I can summarize my idea in three words: Optimism + Free Market = Progress. I talk to people and say: «Look, where we’re now. Look, where we were a hundred years ago, fifty years ago.» We’re richer than ever, we’re very prosperous, we know much more than 50-100 years ago. Why is this a case? It’s is not because the government legislated progress, or richness, or wealth. It’s because we became smarter, we did stuff, we invented, stuff, produced stuff. That’s why we progressed and for that you need free market as well as optimism. If you have free market, but nobody wants to undertake business, do stuff and compete with existent monopolists or cartels, nothing is going to happen. You need the both.
Let’s talk about free market. If you distilled it down to the essence, it is two individuals who voluntarily agree to engage a transaction. This is a free market for me. A lot of people associate it with the way the USA works or Europe works. It is not necessarily so: there is a lot of cases when free market doesn’t apply there. The free market is basically me making deal with somebody. I need a cab drive to the station, are you willing to do that in exchange for some money? If both of us agree and not forced to do a transaction. that’s a free market transaction. But the government often subsidize what it likes, what it thinks people should like: coal industry, steel industry, or, say classical music. For me subsidies are superstition, it is a way government says: I know better what is good for you then you do yourself. I don’t believe in that.
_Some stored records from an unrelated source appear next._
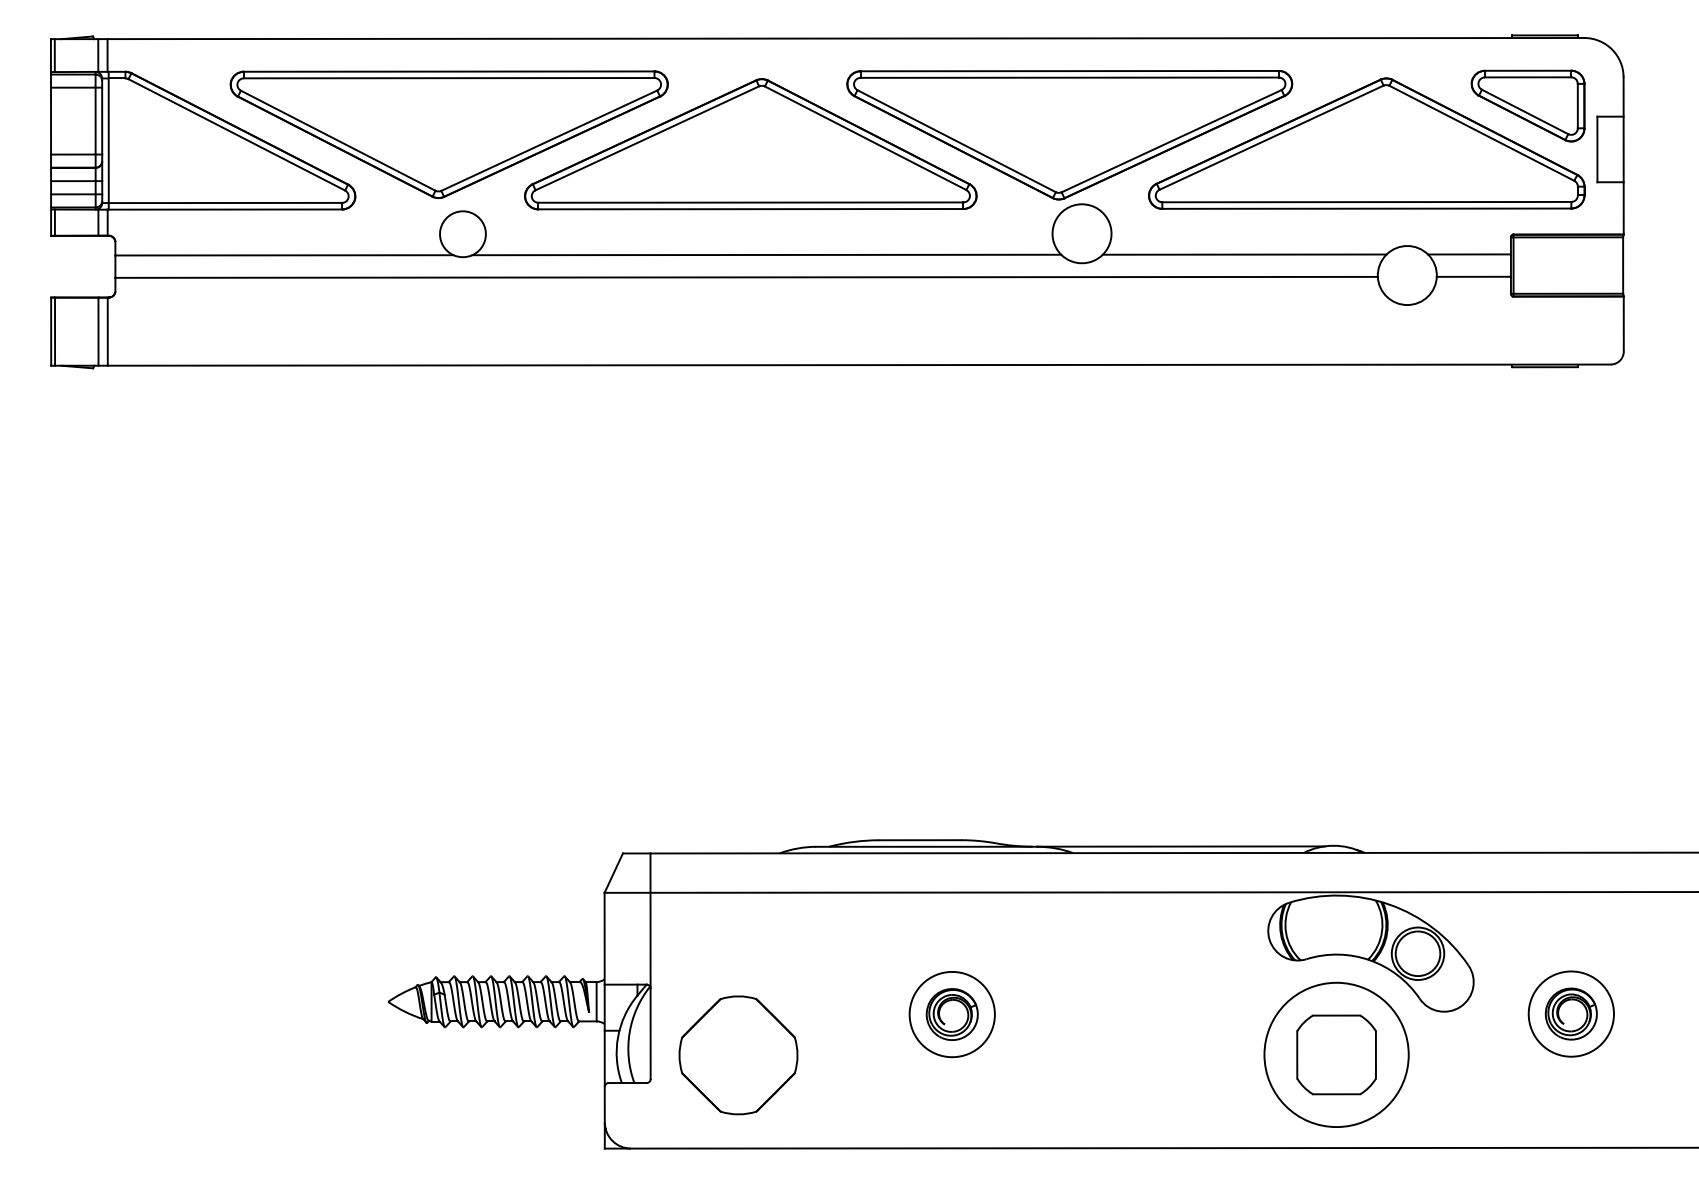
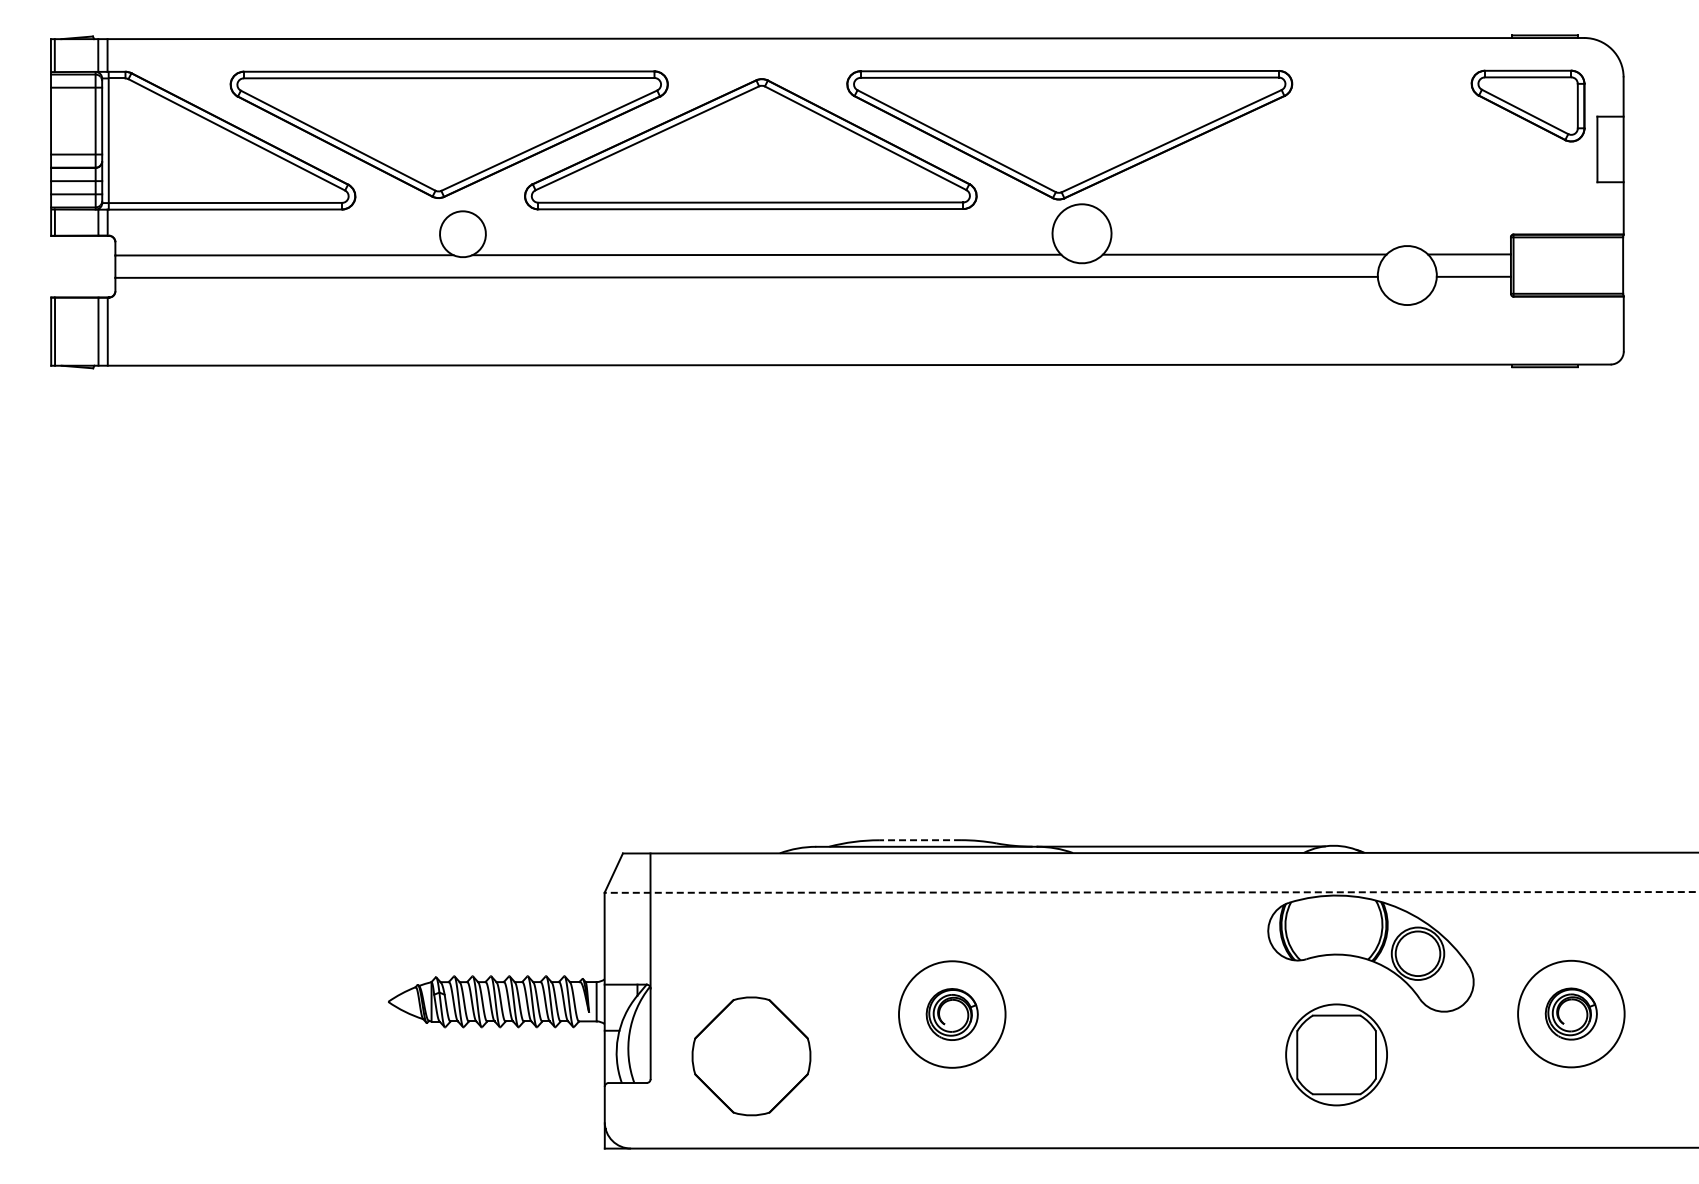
part at (1366, 143): present -> none
line at (920, 840): solid -> dashed
line at (1151, 892): solid -> dashed
circle at (1570, 1013) diameter: 85 px -> 107 px
circle at (951, 1014) diameter: 85 px -> 107 px
circle at (1336, 1054) diameter: 144 px -> 101 px
part at (738, 1055) position: (738, 1055) -> (751, 1056)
Also government may limit the top price for some products or services, not allowing you to express their real value. I think that government shouldn’t intervene, shouldn’t hinder or force you to make certain choices.
One objection you always hear against the free market is that if you follow it, everything becomes the same, people in India will go to McDonald’s, people in Ukraine start wear H&M and Europeans will buy American cars and shoes. But who we are to say that people in India shouldn’t wear Nike and go to McDonald’s twice a week? Cultures change, cultures evolve. Also, in India (and in Ukraine) IKEA is not allowed to install itself. Because, If IKEA with it’s cheap furniture and an enormous amount of choice install itself in India, all those little furniture makers will go out of business. This might be a case, but the same time hundreds of millions of Indians and millions of Ukrainians are paying too much for their furniture for too small a range of products just to be able to protect the number of other businesses. That is a crucial point. Capitalism, free market have process which is called «creative distraction» which means all bad, unprofitable businesses, businesses with bad ideas go out of market and the new one takes over. That is competition. And the big thing is that if you prevent the distraction, you’ll never going to see the creation. If you prevent those little shops going bankrupt, you’ll never see new initiatives these people could have taken. That the crucial point-creative distruction.